***** Text section *****

On October 22, 1985, the State filed a petition to
terminate respondent's parental rights with respect to the three minor
children. The petition alleged that respondent was unfit due to
her failure to make reasonable efforts and progress to correct
the conditions which *549
were the basis for the removal of the minor children
from her custody. On September 25, 1986, after two fitness
hearings, the court entered an order finding that the State
proved by clear and convincing evidence that respondent failed to
make reasonable progress toward the return of her children. The
court then ordered a hearing to determine whether the termination
of respondent's parental rights would be in the best interests
of the minor children.
On January 5, 1988, respondent filed a motion to invalidate
the court proceedings, including the adjudicatory and unfitness hearings and
findings, based on the allegation that the court lacked jurisdiction
in this case. Respondent argued that she was a member
of an Indian tribe, that the minors were Indian children,
and, as such, that the Act applied in this case.

***** Extracted material *****

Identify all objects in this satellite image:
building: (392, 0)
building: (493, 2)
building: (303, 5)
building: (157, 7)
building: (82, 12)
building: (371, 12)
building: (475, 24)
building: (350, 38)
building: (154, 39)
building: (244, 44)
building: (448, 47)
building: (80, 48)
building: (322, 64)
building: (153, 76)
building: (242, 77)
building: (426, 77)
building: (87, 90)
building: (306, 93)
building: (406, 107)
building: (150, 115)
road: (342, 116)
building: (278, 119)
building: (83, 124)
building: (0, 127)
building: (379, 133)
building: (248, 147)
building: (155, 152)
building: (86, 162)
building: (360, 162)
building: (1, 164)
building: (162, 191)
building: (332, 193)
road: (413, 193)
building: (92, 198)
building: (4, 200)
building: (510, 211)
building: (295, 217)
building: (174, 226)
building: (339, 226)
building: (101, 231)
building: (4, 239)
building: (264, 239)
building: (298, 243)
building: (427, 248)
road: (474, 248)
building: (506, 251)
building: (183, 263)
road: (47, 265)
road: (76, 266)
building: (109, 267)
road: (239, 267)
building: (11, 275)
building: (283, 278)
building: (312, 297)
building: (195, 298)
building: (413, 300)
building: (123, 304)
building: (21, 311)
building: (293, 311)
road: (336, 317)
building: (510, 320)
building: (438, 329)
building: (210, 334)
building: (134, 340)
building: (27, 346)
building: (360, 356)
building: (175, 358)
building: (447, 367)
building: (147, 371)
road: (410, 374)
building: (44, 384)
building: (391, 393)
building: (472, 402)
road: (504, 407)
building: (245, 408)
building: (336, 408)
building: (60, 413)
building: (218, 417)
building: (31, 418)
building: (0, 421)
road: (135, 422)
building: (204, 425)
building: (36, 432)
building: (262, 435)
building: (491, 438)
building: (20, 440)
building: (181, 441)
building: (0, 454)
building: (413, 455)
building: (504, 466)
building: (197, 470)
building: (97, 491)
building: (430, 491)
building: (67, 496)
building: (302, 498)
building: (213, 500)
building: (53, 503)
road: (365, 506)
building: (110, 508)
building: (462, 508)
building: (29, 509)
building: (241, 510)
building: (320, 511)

*****

▶ **Set tasks**
[1] In the parental rights excerpt, what grounds did respondent give for her claim that the Act applied in this case? Answer in one to three sentences.
[2] Arrange the listing as a Markdown table with the columns Row and Entry, starting with its first line and going on through the line that contains "building: (438, 329)", and leave out blank lines.
The court excerpt and the listing come from unrelated sources.

▶ **Exercise answers**
[1] Respondent argued that she was a member of an Indian tribe and that the minors were Indian children. On that basis, she maintained that the Act applied in this case.

[2]
| Row | Entry |
|---|---|
| 1 | Identify all objects in this satellite image: |
| 2 | building: (392, 0) |
| 3 | building: (493, 2) |
| 4 | building: (303, 5) |
| 5 | building: (157, 7) |
| 6 | building: (82, 12) |
| 7 | building: (371, 12) |
| 8 | building: (475, 24) |
| 9 | building: (350, 38) |
| 10 | building: (154, 39) |
| 11 | building: (244, 44) |
| 12 | building: (448, 47) |
| 13 | building: (80, 48) |
| 14 | building: (322, 64) |
| 15 | building: (153, 76) |
| 16 | building: (242, 77) |
| 17 | building: (426, 77) |
| 18 | building: (87, 90) |
| 19 | building: (306, 93) |
| 20 | building: (406, 107) |
| 21 | building: (150, 115) |
| 22 | road: (342, 116) |
| 23 | building: (278, 119) |
| 24 | building: (83, 124) |
| 25 | building: (0, 127) |
| 26 | building: (379, 133) |
| 27 | building: (248, 147) |
| 28 | building: (155, 152) |
| 29 | building: (86, 162) |
| 30 | building: (360, 162) |
| 31 | building: (1, 164) |
| 32 | building: (162, 191) |
| 33 | building: (332, 193) |
| 34 | road: (413, 193) |
| 35 | building: (92, 198) |
| 36 | building: (4, 200) |
| 37 | building: (510, 211) |
| 38 | building: (295, 217) |
| 39 | building: (174, 226) |
| 40 | building: (339, 226) |
| 41 | building: (101, 231) |
| 42 | building: (4, 239) |
| 43 | building: (264, 239) |
| 44 | building: (298, 243) |
| 45 | building: (427, 248) |
| 46 | road: (474, 248) |
| 47 | building: (506, 251) |
| 48 | building: (183, 263) |
| 49 | road: (47, 265) |
| 50 | road: (76, 266) |
| 51 | building: (109, 267) |
| 52 | road: (239, 267) |
| 53 | building: (11, 275) |
| 54 | building: (283, 278) |
| 55 | building: (312, 297) |
| 56 | building: (195, 298) |
| 57 | building: (413, 300) |
| 58 | building: (123, 304) |
| 59 | building: (21, 311) |
| 60 | building: (293, 311) |
| 61 | road: (336, 317) |
| 62 | building: (510, 320) |
| 63 | building: (438, 329) |